Find each line in the records below that contains the string "홈페이지를", and copy those lines out in full.

===== Records for the exercise =====

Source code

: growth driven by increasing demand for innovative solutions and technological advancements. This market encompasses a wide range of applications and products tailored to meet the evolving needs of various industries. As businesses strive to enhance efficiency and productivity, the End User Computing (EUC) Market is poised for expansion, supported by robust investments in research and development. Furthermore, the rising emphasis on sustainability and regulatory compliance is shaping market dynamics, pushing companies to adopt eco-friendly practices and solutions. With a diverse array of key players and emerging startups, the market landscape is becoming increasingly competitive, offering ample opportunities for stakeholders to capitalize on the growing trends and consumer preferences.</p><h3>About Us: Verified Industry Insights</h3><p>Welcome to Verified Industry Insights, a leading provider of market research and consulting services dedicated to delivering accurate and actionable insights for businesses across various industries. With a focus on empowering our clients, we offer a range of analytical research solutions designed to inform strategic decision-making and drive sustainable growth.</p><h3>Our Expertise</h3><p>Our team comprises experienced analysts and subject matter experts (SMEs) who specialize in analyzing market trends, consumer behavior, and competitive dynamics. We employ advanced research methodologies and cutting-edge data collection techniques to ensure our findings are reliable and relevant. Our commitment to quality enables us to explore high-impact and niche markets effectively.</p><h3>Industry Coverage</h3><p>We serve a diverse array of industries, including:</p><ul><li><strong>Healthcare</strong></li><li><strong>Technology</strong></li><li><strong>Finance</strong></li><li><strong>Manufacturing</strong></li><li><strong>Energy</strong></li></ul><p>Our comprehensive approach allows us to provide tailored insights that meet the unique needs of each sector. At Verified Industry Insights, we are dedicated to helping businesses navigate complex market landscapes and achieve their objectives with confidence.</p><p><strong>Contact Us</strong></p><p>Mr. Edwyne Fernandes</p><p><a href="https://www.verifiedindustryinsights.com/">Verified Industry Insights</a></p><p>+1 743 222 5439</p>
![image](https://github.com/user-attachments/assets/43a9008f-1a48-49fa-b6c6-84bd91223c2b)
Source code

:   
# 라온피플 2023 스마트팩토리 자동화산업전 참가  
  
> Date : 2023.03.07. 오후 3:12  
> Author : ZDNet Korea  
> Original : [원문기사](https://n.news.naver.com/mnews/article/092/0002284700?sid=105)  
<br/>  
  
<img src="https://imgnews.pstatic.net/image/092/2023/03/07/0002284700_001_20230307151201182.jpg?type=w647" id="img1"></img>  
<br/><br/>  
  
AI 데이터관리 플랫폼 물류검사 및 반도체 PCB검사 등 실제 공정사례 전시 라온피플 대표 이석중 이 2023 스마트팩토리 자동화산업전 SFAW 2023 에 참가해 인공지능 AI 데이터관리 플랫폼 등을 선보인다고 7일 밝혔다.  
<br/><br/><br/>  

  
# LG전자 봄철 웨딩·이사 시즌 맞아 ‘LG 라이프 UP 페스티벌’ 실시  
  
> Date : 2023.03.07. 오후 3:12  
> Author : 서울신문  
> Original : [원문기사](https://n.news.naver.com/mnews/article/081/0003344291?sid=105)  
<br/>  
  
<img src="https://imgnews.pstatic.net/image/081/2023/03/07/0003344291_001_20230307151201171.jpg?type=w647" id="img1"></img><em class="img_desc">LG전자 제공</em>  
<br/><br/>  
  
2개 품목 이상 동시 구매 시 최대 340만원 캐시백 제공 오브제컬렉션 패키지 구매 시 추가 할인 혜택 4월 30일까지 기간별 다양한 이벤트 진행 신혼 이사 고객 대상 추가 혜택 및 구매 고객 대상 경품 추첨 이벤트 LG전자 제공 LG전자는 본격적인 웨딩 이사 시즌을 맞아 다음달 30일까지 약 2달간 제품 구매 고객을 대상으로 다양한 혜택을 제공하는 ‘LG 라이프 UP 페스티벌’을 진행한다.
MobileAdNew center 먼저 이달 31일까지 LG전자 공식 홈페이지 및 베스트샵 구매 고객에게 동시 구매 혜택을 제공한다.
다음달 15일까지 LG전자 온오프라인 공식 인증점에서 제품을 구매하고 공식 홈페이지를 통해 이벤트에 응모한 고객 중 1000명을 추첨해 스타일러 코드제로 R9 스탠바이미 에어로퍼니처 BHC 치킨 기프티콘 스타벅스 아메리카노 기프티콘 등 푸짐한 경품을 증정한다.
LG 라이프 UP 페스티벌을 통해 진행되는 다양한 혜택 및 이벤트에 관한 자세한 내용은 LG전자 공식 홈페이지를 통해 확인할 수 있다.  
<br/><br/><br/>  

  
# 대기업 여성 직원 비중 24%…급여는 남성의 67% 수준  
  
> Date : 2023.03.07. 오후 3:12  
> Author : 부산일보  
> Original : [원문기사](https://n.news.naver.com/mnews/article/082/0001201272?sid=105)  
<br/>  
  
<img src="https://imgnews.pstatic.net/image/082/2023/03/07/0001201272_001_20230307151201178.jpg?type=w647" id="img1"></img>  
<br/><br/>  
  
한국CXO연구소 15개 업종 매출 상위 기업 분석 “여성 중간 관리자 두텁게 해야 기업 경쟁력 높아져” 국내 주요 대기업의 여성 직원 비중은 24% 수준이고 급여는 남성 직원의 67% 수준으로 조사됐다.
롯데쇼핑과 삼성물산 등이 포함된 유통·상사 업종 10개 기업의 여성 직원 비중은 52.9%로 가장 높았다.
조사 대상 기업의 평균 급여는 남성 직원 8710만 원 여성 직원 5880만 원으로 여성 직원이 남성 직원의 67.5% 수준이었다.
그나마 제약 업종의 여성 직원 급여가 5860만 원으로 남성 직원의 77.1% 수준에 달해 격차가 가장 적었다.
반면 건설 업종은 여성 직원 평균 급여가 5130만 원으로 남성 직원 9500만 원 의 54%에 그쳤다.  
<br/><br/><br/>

=====

*Written response*
다음달 15일까지 LG전자 온오프라인 공식 인증점에서 제품을 구매하고 공식 홈페이지를 통해 이벤트에 응모한 고객 중 1000명을 추첨해 스타일러 코드제로 R9 스탠바이미 에어로퍼니처 BHC 치킨 기프티콘 스타벅스 아메리카노 기프티콘 등 푸짐한 경품을 증정한다.
LG 라이프 UP 페스티벌을 통해 진행되는 다양한 혜택 및 이벤트에 관한 자세한 내용은 LG전자 공식 홈페이지를 통해 확인할 수 있다.  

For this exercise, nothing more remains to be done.